Et là-bas quelle heure est-il? Bangkok, mégalopole en perpétuelle expansion. En son cœur, la rue Thaniya, quartier rouge destiné à la clientèle japonaise. Luck en est l’une des reines. Elle subvient à sa famille nombreuse demeurée dans une province du nord-est, près de la frontière laotienne. Un jour, elle retrouve Ozawa, un ancien client et amant qui vivote dans une chambre modeste des bas quartiers. Quand Ozawa doit se rendre au Laos, elle l’accompagne pour le présenter à ses proches et comme pour lui donner une dernière chance. Loin de Bangkok, Ozawa aspire à une vie paisible, mais c’est sans compter sur les cicatrices du colonialisme, des guerres, et celles de Luck.
Sur les traces d’Apichatpong. Précédé d’un joli buzz, Bangkok Nites du réalisateur japonais Katsuya Tomita est bien le lancinant moment de contemplation promis par les critiques depuis plusieurs mois. C’en est presque difficilement explicable de dire pourquoi cette plongée dans les nuits thaïlandaises, admirablement éclairée (Takumi Furuya, chef-op surdoué), connectée qu’elle est sur les affects les plus remuants (ça fait du bien aux yeux) et les influences les plus cinéphiles (surmoi Apichatpong afférent) se révèle particulièrement hypnotisante sur l’instant. On y voit des filles de joie alanguies, des japonais goujats, des néons aveuglants, des buildings surplombants et, par la grâce des images, on cerne une réflexion sur un pays en proie à tant d’ambivalences et de paradoxes très voyants.

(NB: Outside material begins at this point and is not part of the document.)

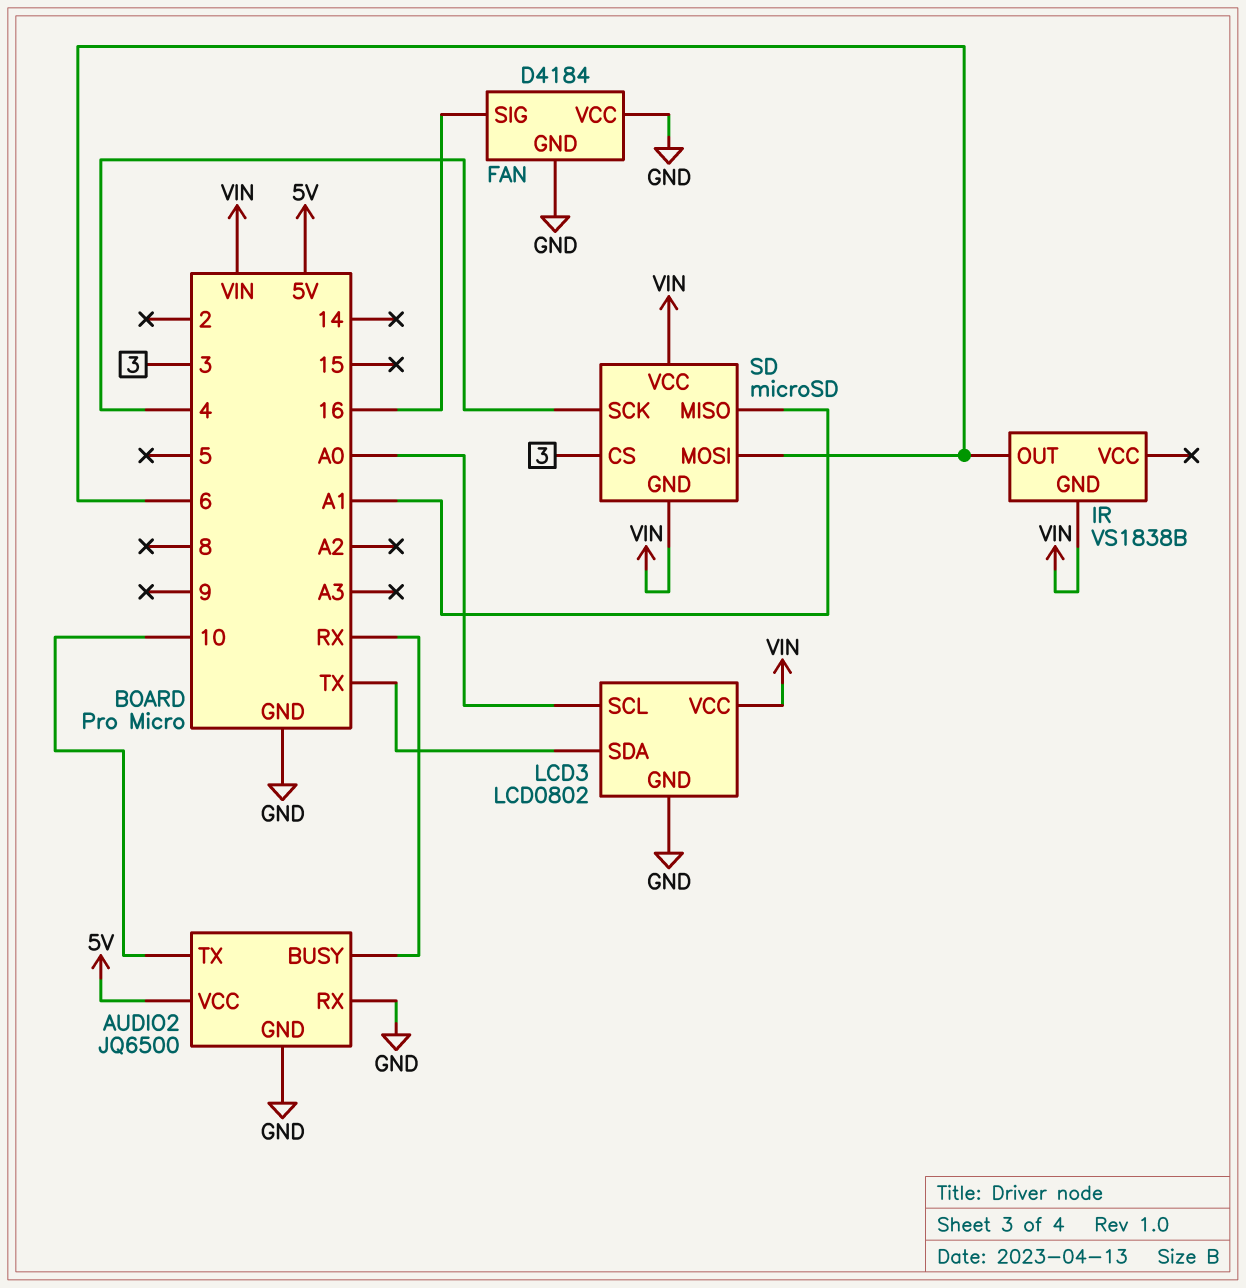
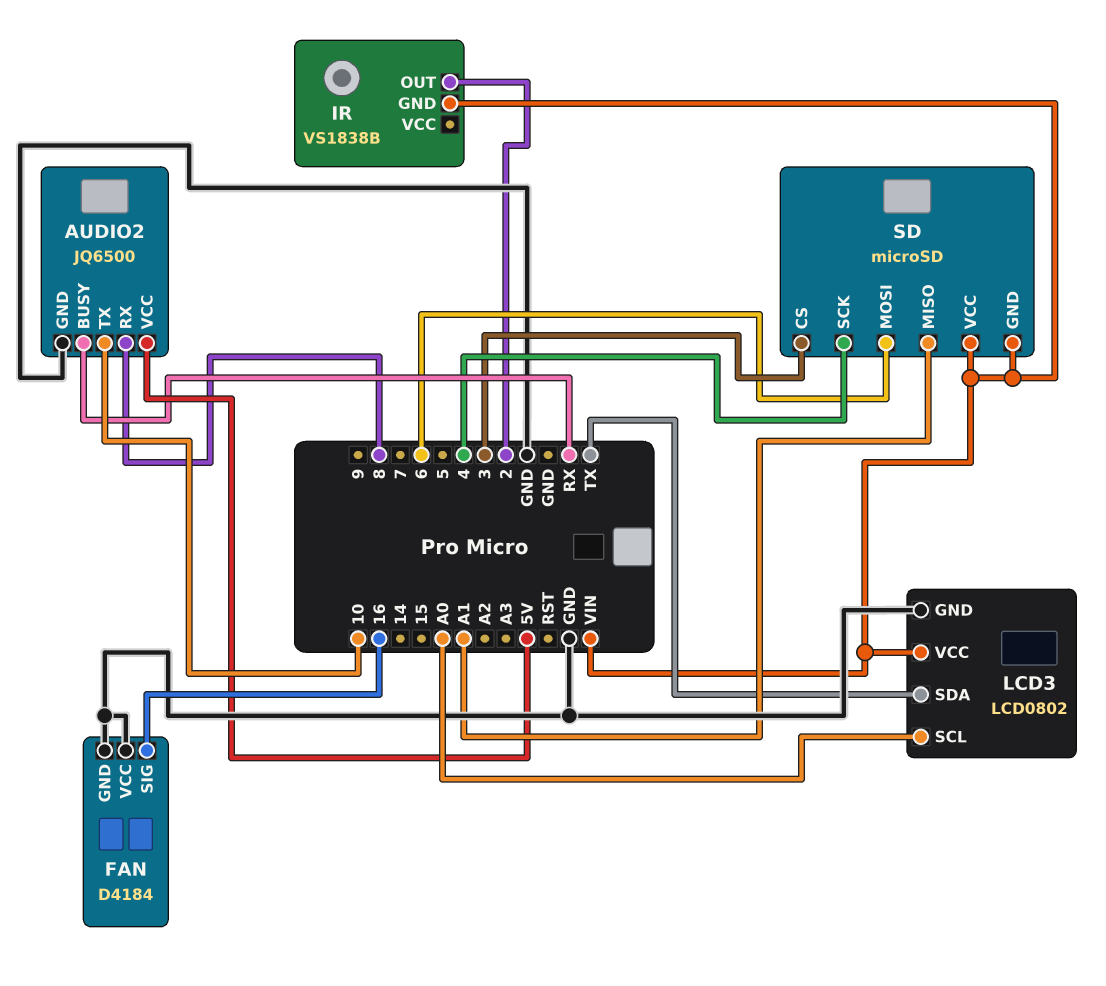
AUDIO2 pin RX: GND -> 8
IR pin OUT: 6 -> 2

C’est beau de questionner des vies de cette façon, avec cette sensibilité de regard, ce désir d’éviter tout lieu commun sur le plus vieux métier du monde, cet angle inédit (les japonais à Bangkok par le prisme des prostituées) pour révéler la misère sexuelle et les disparités marchandes entre deux pays. Reste un souci, majeur: la durée. 3h02, c’est beaucoup. Beaucoup trop pour ne pas tester les résistances des plus résistants qui, un poil fourbus pendant la projection et groggy en en sortant, n’y verront, à défaut d’extase, qu’un bel objet de cinéma narcoleptique pour gogos festivaliers. C’est réducteur, évidemment. Mais on a parfaitement le droit de le penser.